Over the 17 years, there was a dropping trend of total malaria cases from 47.4% in 1997 to 26.6% in 2009 (Table 1). The curve estimation analysis models (linear, quadratic and cubic) which explained practically significant overall malaria trend reduction across the years were used (each models showed; R2 = 0.85, P < 0.001). This overall reduction of malaria is mainly related to the dramatic drop in the rate of falciparum malaria. This declining trend testifies the commitment of the government and other partners in Ethiopia. Malaria control has been one of the major components of the country’s prioritized health sector agenda since 2004. The Ethiopian Government together with collaborators launched multiple interventions for malaria prevention and control for the entire communities at risk including the study area [7]. The national strategic malaria elimination plan currently recommends key intervention methods including prompt diagnosis using rapid diagnostic tests (RDT), artemisinin combination therapy (ACT) as first line drug to treat uncomplicated Plasmodium falciparum malaria, and targeting the vector using indoor residual spraying (IRS) and long lasting insecticide treated nets (LLITNs). Chemoprophylaxis and environmental management are also key intervention measures applied to control malaria [7, 12, 13]. Moreover, in the past several years, malaria control and prevention activities were intensified by all stockholders in the area. Awareness creation of the community about malaria transmission and control methods, the increment of budget and increased accessibility of ITNs to the community were the major interventions made by health professionals and representative of the government working in the town. All these efforts might have resulted in such significant reduction of malaria positivity rate.

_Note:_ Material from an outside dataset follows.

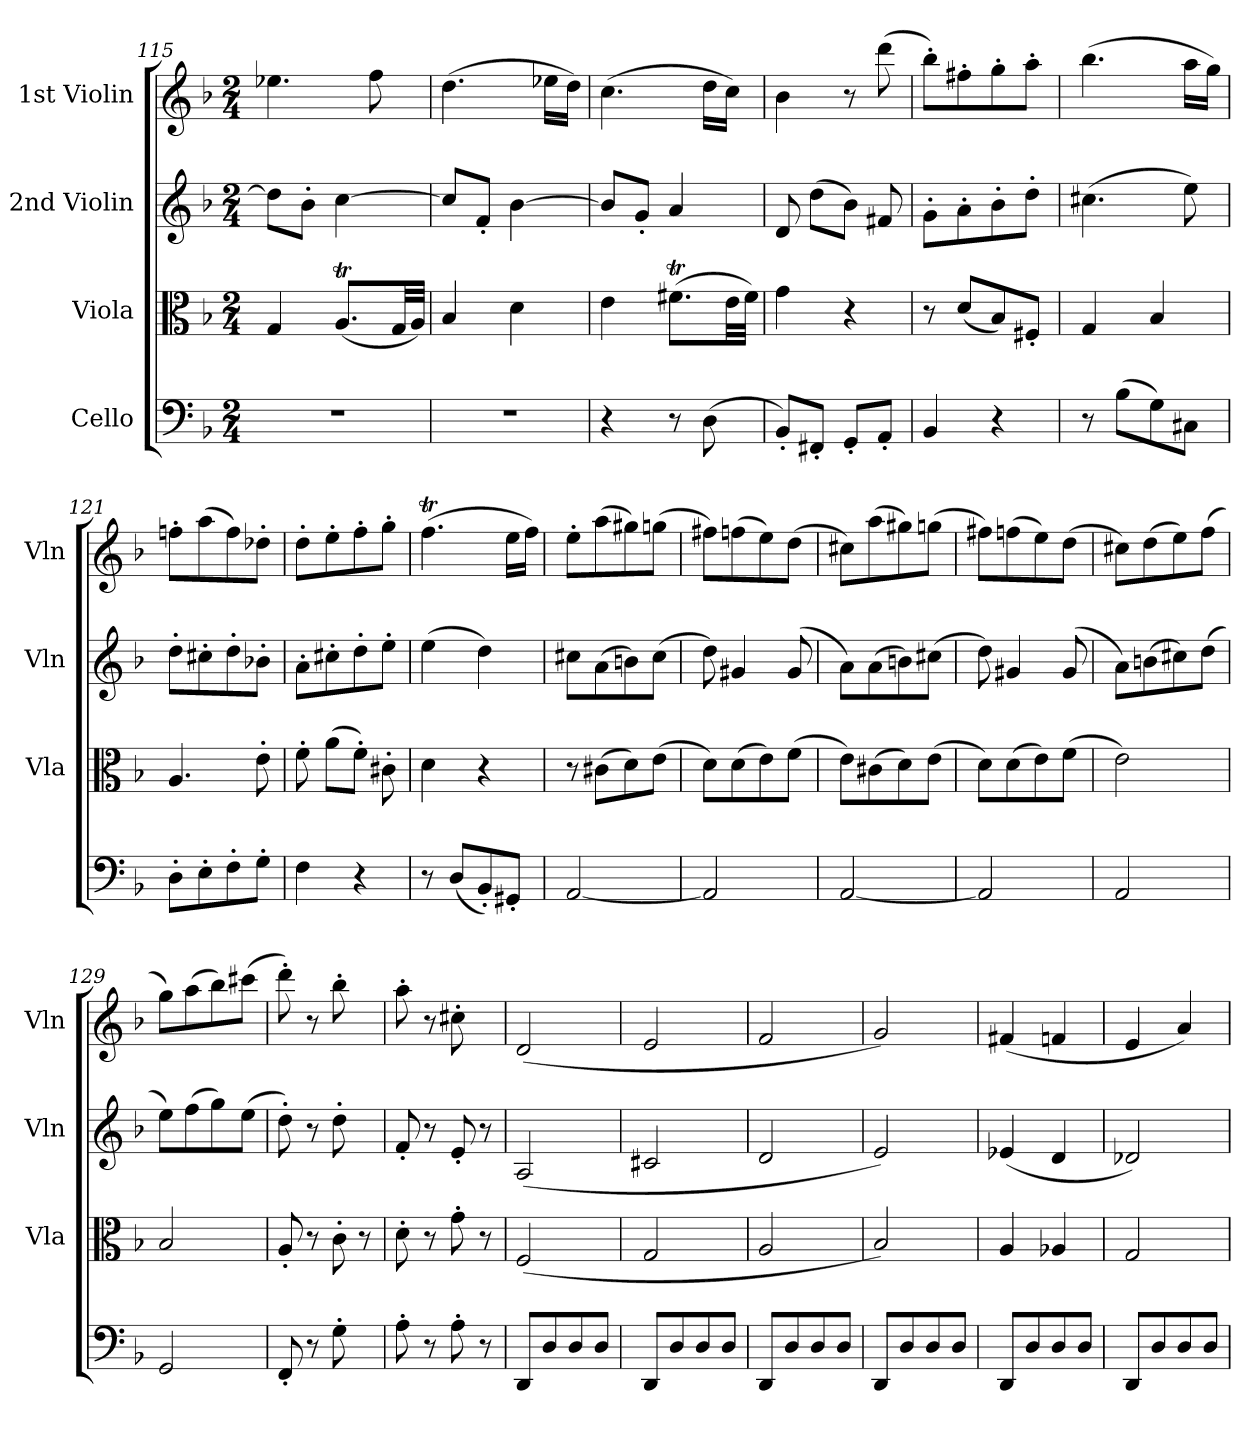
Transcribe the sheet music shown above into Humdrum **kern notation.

Despite the national malaria intervention initiatives [7], the prevalence of P. vivax did not drop, instead showed a slight rise (Fig. 1). Its persistence may be related to the emergence of chloroquine resistance in P. vivax [11, 14]. Moreover, its ability to assume a dormant stage in the liver during its life-cycle might be the other reason for the insignificant reduction. A control strategy on the distribution of Co Artem® in endemic areas targets mostly P. falciparum and a greater emphasis on P. vivax is needed [7]. The month of September, October and November is the season when the highest peak of malaria has been frequently reported from different parts of Ethiopia [6, 15, 16]. In a similar fashion, over the study period, the highest prevalence of malaria was observed during this season followed by spring (March, April, and May) in the study area during the study period. However, malaria cases were reported in the area in all seasons across the 17 years.

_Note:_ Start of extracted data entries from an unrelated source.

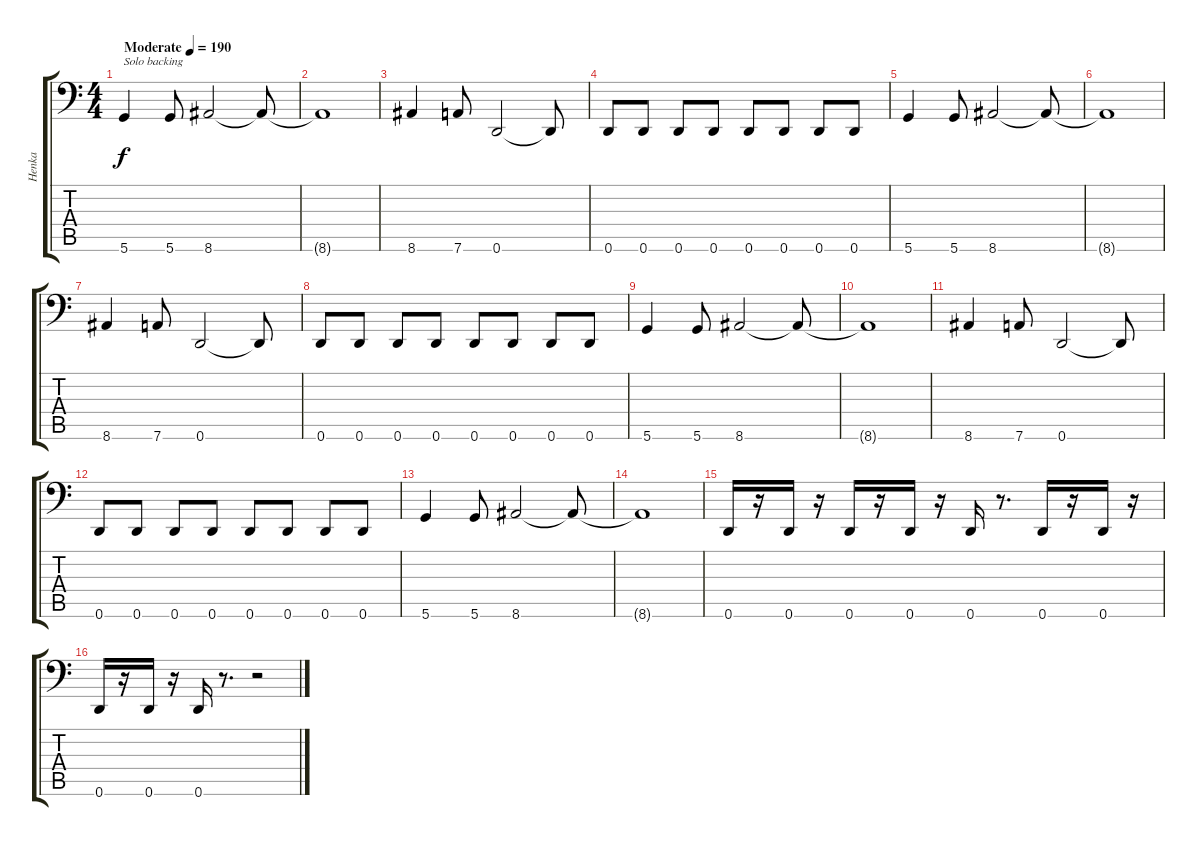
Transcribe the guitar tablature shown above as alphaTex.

\track ("Henka" "Henka") {instrument electricbasspick}
\staff {score tabs}
\tuning (D3 A2 F2 C2 G1 D1) {hide}
\ts (4 4)
\tempo (190 "Moderate")
\clef f4
\ks c
5.6.4{txt "Solo backing" dy f instrument electricbasspick} 5.6.8 8.6.2 8.6{t}.8 |
8.6{t}.1 |
8.6.4 7.6.8 0.6.2 0.6{t}.8 |
0.6.8 0.6.8 0.6.8 0.6.8 0.6.8 0.6.8 0.6.8 0.6.8 |
5.6.4 5.6.8 8.6.2 8.6{t}.8 |
8.6{t}.1 |
8.6.4 7.6.8 0.6.2 0.6{t}.8 |
0.6.8 0.6.8 0.6.8 0.6.8 0.6.8 0.6.8 0.6.8 0.6.8 |
5.6.4 5.6.8 8.6.2 8.6{t}.8 |
8.6{t}.1 |
8.6.4 7.6.8 0.6.2 0.6{t}.8 |
0.6.8 0.6.8 0.6.8 0.6.8 0.6.8 0.6.8 0.6.8 0.6.8 |
5.6.4 5.6.8 8.6.2 8.6{t}.8 |
8.6{t}.1 |
0.6.16 r.16 0.6.16 r.16 0.6.16 r.16 0.6.16 r.16 0.6.16 r.8{d} 0.6.16 r.16 0.6.16 r.16 |
0.6.16 r.16 0.6.16 r.16 0.6.16 r.8{d} r.2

The present study also revealed a slightly higher positivity rate of malaria among males (39.4%) than females (32.4%). This is in agreement with the report from other parts of Ethiopia [6]. Most people in Adi Akay are farmers, thus, most of the time males are engaged in agricultural activities during which they are more exposed to the bite of Anopheles mosquitoes, vectors of malaria parasites. The 15–45 year age group was the most affected age groups in both sexes (Fig. 4), and similar findings were also reported from Kola Diba, Ethiopia [6]. This is the most productive age group which actively involves in several agricultural activities which expose them to the infection.

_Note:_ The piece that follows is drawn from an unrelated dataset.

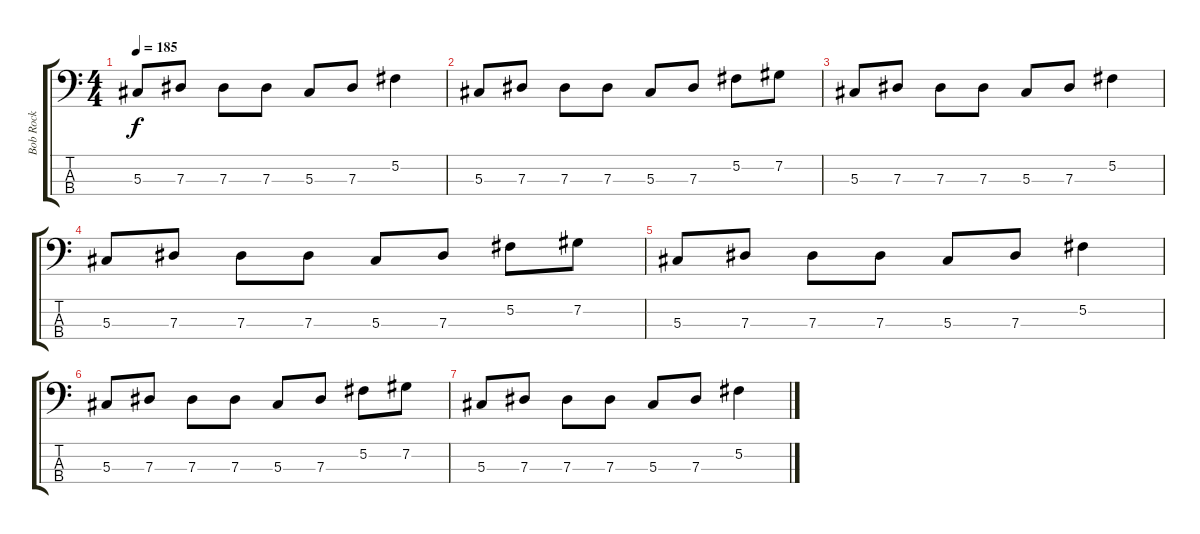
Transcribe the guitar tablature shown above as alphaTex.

The present study indicates that a 17 years cases of malaria at the health institution as a proxy measure in the trend of malaria, but secondary data was used for analysis and this might have affected the accuracy of positivity rate of malaria. Thus, it has a limitation and should be interpreted with caution.


There has been a significant declining trend of the overall positivity rate of malaria in the study area. However, it is still alarming and requires extra efforts for further reduction. The declining trend of the overall positivity rate was mainly due to the remarkable decrease of P. falciparum rather than P. vivax infection. The implementation of malaria control activities should be reinforced, taking into consideration the variables identified in this study.